In mouse and rat, the viability of freeze-dried sperm is protected by using TE buffer, allowing sperm to be stored for a long time after freeze-drying [4], [5]. Successful freeze-drying of rabbit and hamster sperm using a solution of similar composition to TE buffer has also been reported [8], [10]. The epididymal sperm is tolerant of physical stress, as DNA is tightly condensed with -SS- bonds [25]. Furthermore, pH and a small volume of EDTA in the solution are helpful to protect sperm from physical stress during freeze-drying [12], [14]. Although further detail studies are required, it was thought that TE buffer also protected chimpanzee, giraffe, jaguar, weasel and the long-haired rat sperm from damage during freeze-drying.

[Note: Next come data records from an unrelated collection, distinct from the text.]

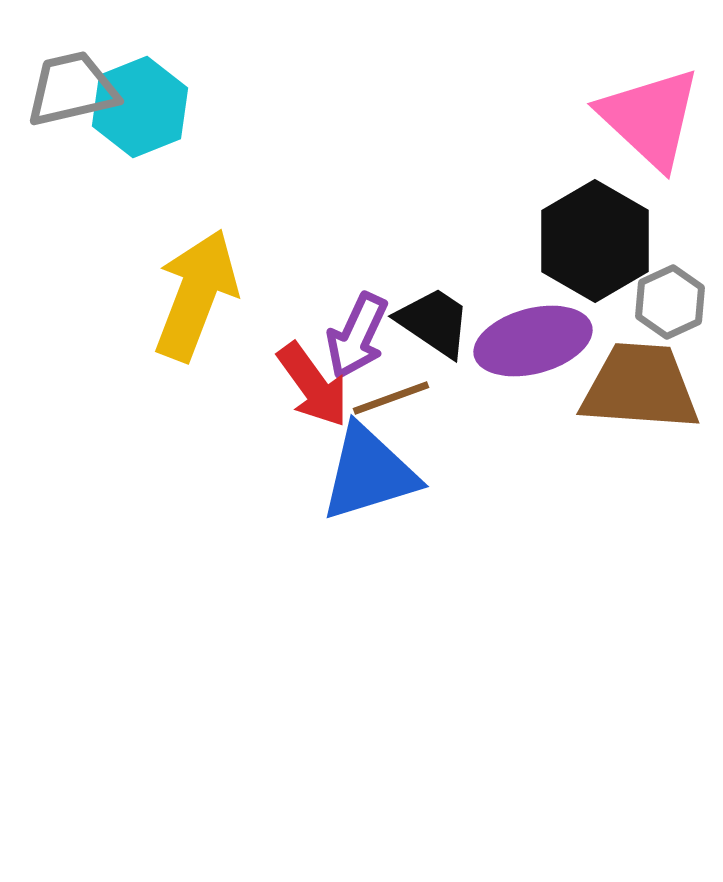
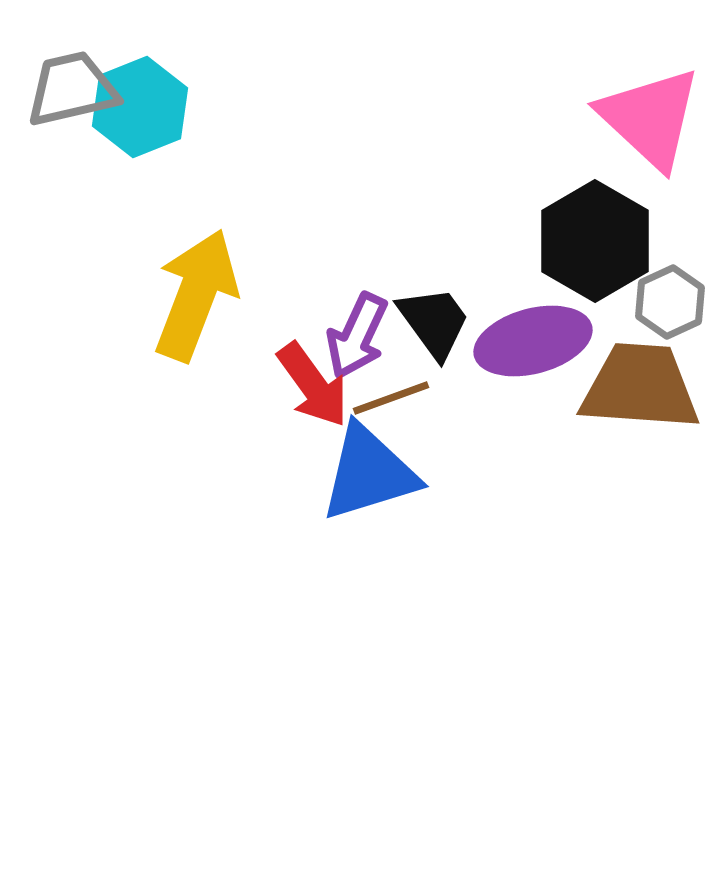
black trapezoid: rotated 20 degrees clockwise
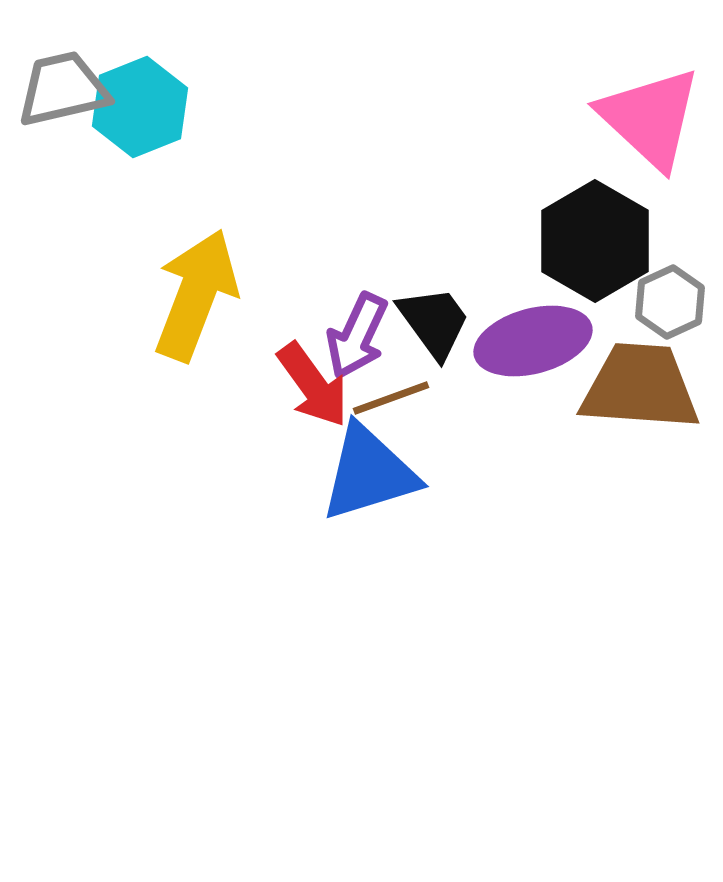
gray trapezoid: moved 9 px left
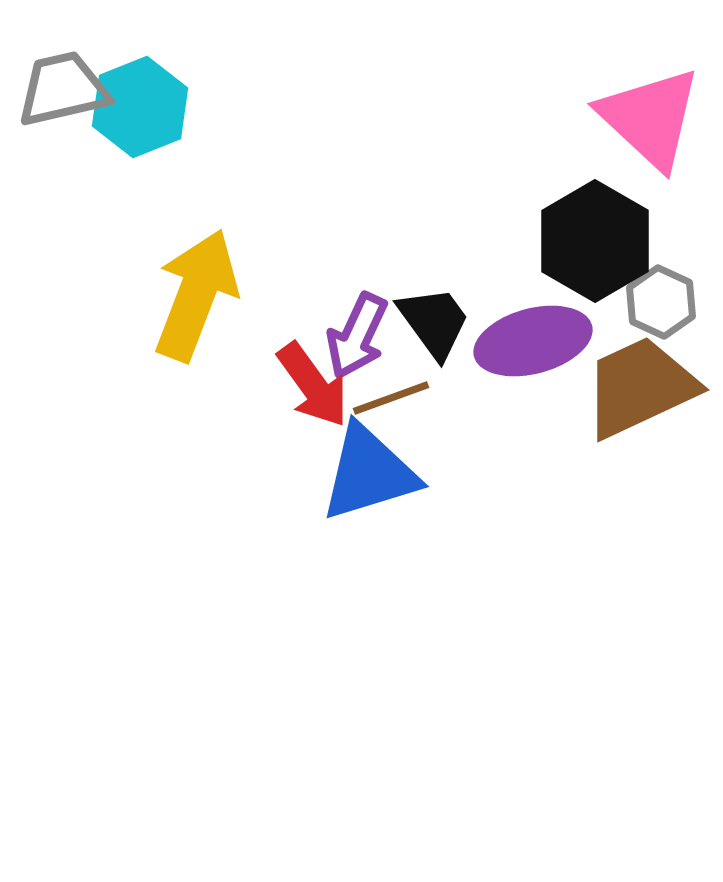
gray hexagon: moved 9 px left; rotated 10 degrees counterclockwise
brown trapezoid: rotated 29 degrees counterclockwise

In this study, we collected chimpanzee and giraffe sperm that had been ejaculated naturally onto the floor. These sperm were already immotile before freeze-drying. Sperm also became immotile after freeze-drying even if fresh motile sperm were used. ICSI is an available technique that can fertilize oocytes with immotile sperm that have been freeze-dried or collected from dead animals [26]. The combination of assisted reproductive techniques by freeze-drying sperm and ICSI is a powerful tool for increasing animal populations [27]. Further study using sperm collected from various animals lead to efficient freeze-drying method using TE buffer as a useful tool for sperm preservation of endangered species.

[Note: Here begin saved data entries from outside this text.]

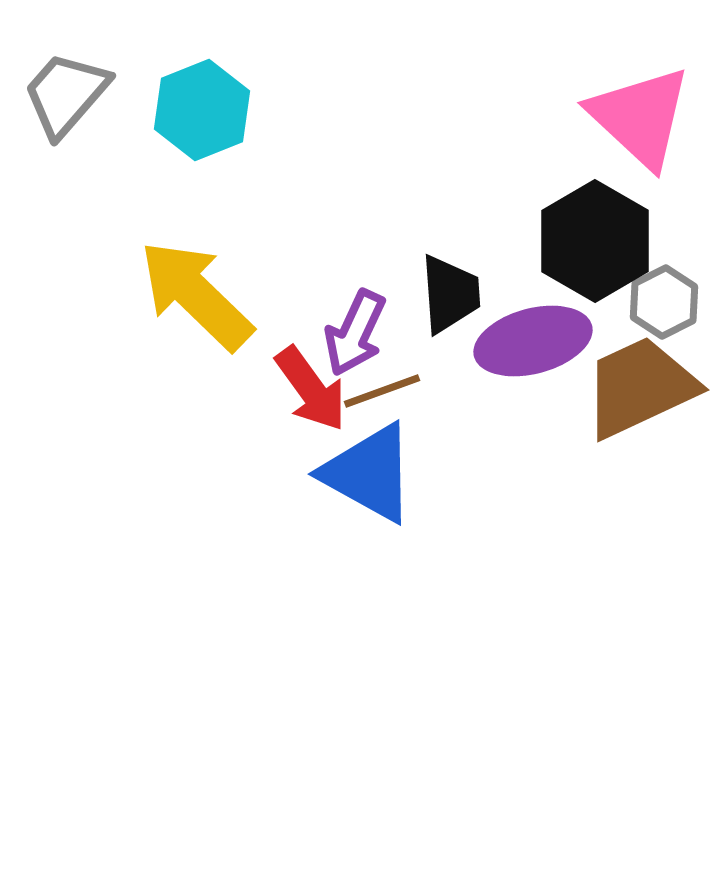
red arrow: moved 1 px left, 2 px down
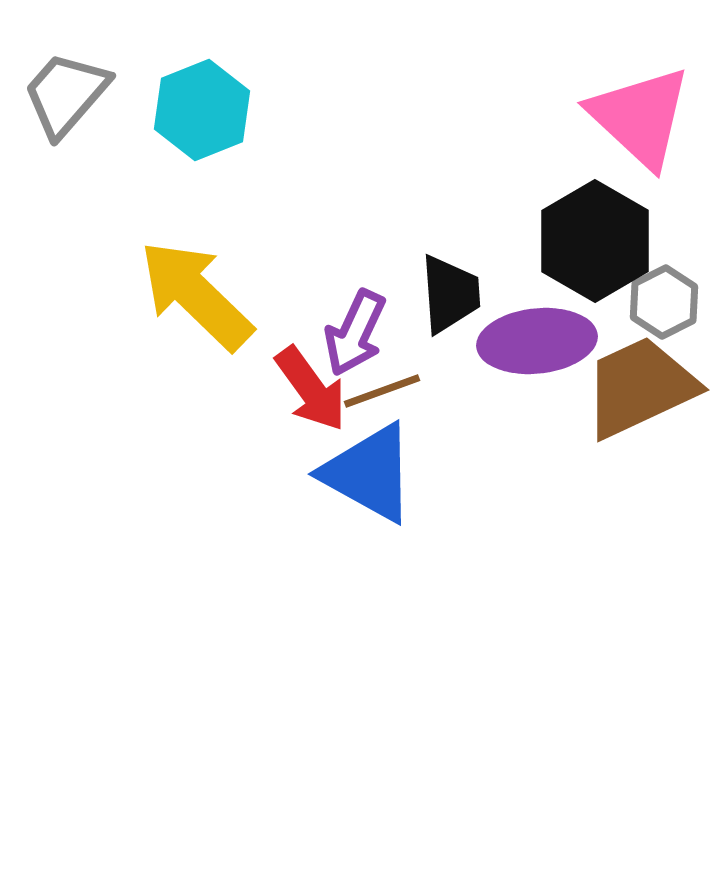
purple ellipse: moved 4 px right; rotated 9 degrees clockwise
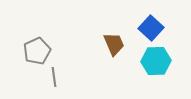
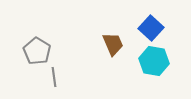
brown trapezoid: moved 1 px left
gray pentagon: rotated 16 degrees counterclockwise
cyan hexagon: moved 2 px left; rotated 12 degrees clockwise
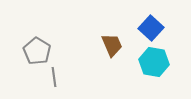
brown trapezoid: moved 1 px left, 1 px down
cyan hexagon: moved 1 px down
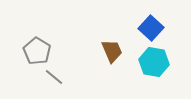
brown trapezoid: moved 6 px down
gray line: rotated 42 degrees counterclockwise
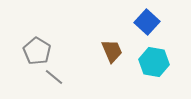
blue square: moved 4 px left, 6 px up
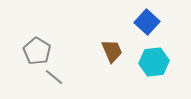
cyan hexagon: rotated 16 degrees counterclockwise
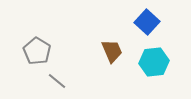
gray line: moved 3 px right, 4 px down
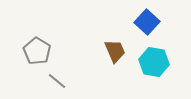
brown trapezoid: moved 3 px right
cyan hexagon: rotated 16 degrees clockwise
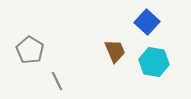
gray pentagon: moved 7 px left, 1 px up
gray line: rotated 24 degrees clockwise
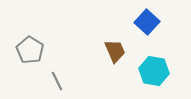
cyan hexagon: moved 9 px down
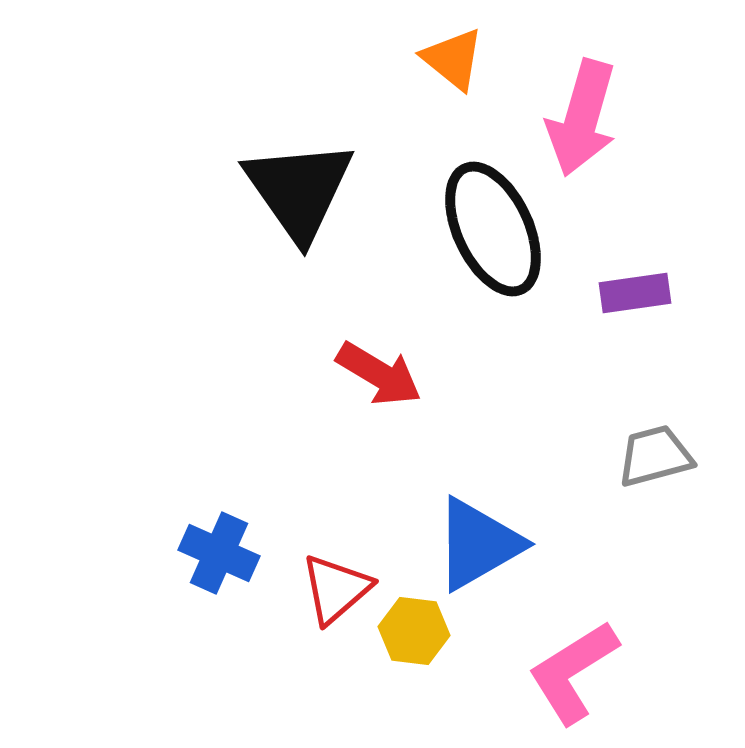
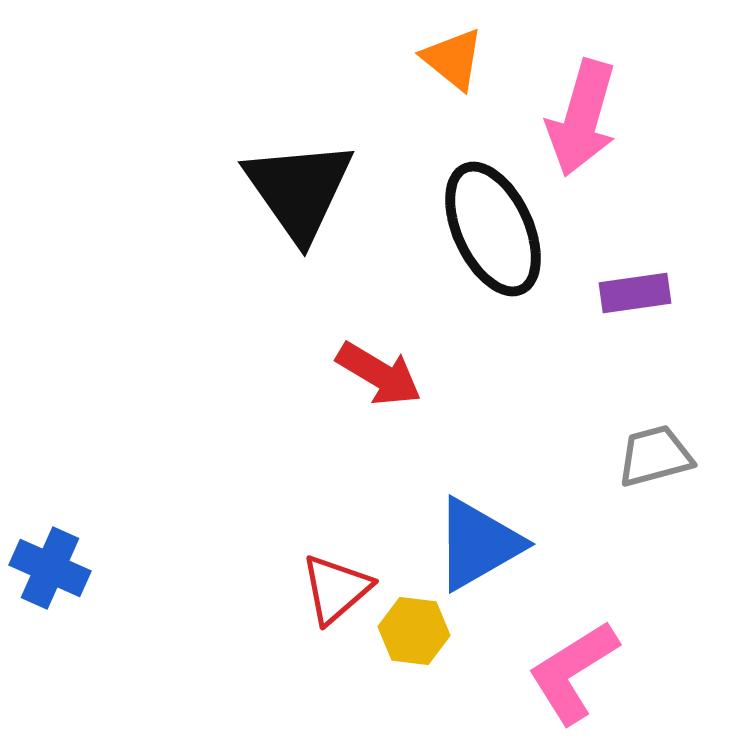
blue cross: moved 169 px left, 15 px down
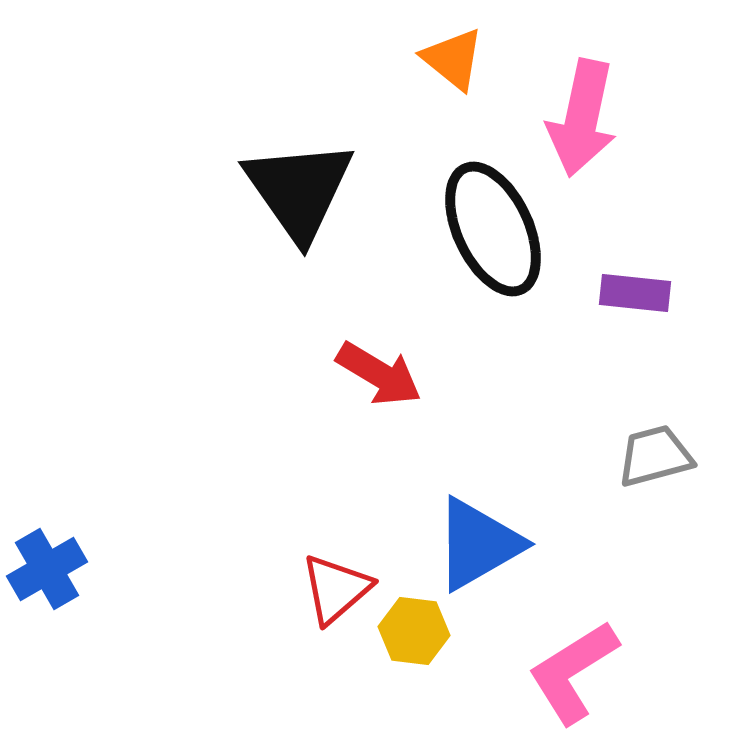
pink arrow: rotated 4 degrees counterclockwise
purple rectangle: rotated 14 degrees clockwise
blue cross: moved 3 px left, 1 px down; rotated 36 degrees clockwise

Ideally, sperm and oocytes from a species should be collected for assisted reproduction of endangered species. However, the timing of oocyte collection is seasonally limited, and there are considerable difficulties in the collection of sperm and oocytes at the same time for in vitro fertilization. However, sperm can be preserved temporarily because sperm collection is easier than oocyte collection. Oocytes can be fertilized immediately after collection by using preserved sperm. Sperm preservation is useful for applying assisted reproduction to endangered species. Freeze-drying, especially, is relatively easy and sperm can be transported safely without using liquid nitrogen and dry ice. We believe that a “freeze-dry zoo” is the ultimate method to protect wild species from extinction, not only mammals but also birds, reptiles, amphibians, and fishes.